_Aim of the exercise_
Please return each line of the listing below exactly as written.
Segment Open
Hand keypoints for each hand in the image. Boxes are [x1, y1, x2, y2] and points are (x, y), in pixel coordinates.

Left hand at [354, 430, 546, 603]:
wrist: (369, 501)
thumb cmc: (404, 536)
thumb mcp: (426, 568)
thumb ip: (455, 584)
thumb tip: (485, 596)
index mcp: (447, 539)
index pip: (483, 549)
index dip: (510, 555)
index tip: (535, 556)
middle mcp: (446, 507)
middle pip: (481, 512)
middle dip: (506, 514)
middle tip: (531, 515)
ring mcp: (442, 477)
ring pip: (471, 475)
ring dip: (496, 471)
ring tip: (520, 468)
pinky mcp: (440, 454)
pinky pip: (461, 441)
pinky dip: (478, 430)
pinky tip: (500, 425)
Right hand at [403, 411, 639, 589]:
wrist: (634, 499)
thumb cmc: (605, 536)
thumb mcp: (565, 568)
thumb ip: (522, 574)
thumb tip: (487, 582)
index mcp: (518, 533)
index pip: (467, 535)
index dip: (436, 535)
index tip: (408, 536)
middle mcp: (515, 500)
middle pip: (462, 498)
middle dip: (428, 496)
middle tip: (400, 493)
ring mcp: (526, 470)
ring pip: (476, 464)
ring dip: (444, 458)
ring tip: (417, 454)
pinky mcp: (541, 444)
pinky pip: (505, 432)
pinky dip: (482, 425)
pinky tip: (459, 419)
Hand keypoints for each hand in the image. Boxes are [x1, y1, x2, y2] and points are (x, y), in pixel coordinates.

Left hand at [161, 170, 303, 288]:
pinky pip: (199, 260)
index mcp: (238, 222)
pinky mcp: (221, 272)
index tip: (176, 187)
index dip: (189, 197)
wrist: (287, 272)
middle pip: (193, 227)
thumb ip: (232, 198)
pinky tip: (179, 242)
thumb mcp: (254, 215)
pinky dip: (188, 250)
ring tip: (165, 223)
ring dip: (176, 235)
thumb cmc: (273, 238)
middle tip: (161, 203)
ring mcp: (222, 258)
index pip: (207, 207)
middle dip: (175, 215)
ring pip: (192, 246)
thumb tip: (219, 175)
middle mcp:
Segment Closed
_Problem solution_
Hand keypoints for each hand in the image. Boxes are [x1, y1, x2, y2] and points are (x, y), in pixel coordinates.

Left hand at [354, 430, 546, 603]:
wrist: (369, 501)
thumb cmc: (404, 536)
thumb mcp: (426, 568)
thumb ip: (455, 584)
thumb tip: (485, 596)
index mcp: (447, 539)
index pip: (483, 549)
index dip: (510, 555)
index tip: (535, 556)
middle mcp: (446, 507)
middle pip: (481, 512)
middle dip: (506, 514)
middle tip: (531, 515)
ring mcp: (442, 477)
ring pip: (471, 475)
ring dip: (496, 471)
ring tip: (520, 468)
pinky mcp: (440, 454)
pinky pip: (461, 441)
pinky dip: (478, 430)
pinky tip: (500, 425)
Right hand at [403, 411, 639, 589]:
wrist: (634, 499)
thumb cmc: (605, 536)
thumb mcp: (565, 568)
thumb ip: (522, 574)
thumb tip: (487, 582)
index mcp: (518, 533)
index pip: (467, 535)
index dip: (436, 535)
index tip: (408, 536)
middle mcp: (515, 500)
middle pip: (462, 498)
middle dip: (428, 496)
middle tip: (400, 493)
ring mcp: (526, 470)
ring pip: (476, 464)
ring dip: (444, 458)
ring tip: (417, 454)
pinky mcp: (541, 444)
pinky pip: (505, 432)
pinky dip: (482, 425)
pinky tip: (459, 419)
Hand keypoints for each hand in the image. Boxes are [x1, y1, x2, y2] and points are (x, y), in pixel coordinates.

Left hand at [161, 170, 303, 288]:
pinky pip: (199, 260)
index mcp: (238, 222)
pinky mcp: (221, 272)
index tip: (176, 187)
index dip: (189, 197)
wrist: (287, 272)
middle pip: (193, 227)
thumb ip: (232, 198)
pinky tip: (179, 242)
thumb mcp: (254, 215)
pinky dip: (188, 250)
ring tip: (165, 223)
ring dip: (176, 235)
thumb cmc: (273, 238)
middle tip: (161, 203)
ring mcp: (222, 258)
index pip: (207, 207)
middle dip: (175, 215)
ring pip: (192, 246)
thumb tip: (219, 175)
middle mcp:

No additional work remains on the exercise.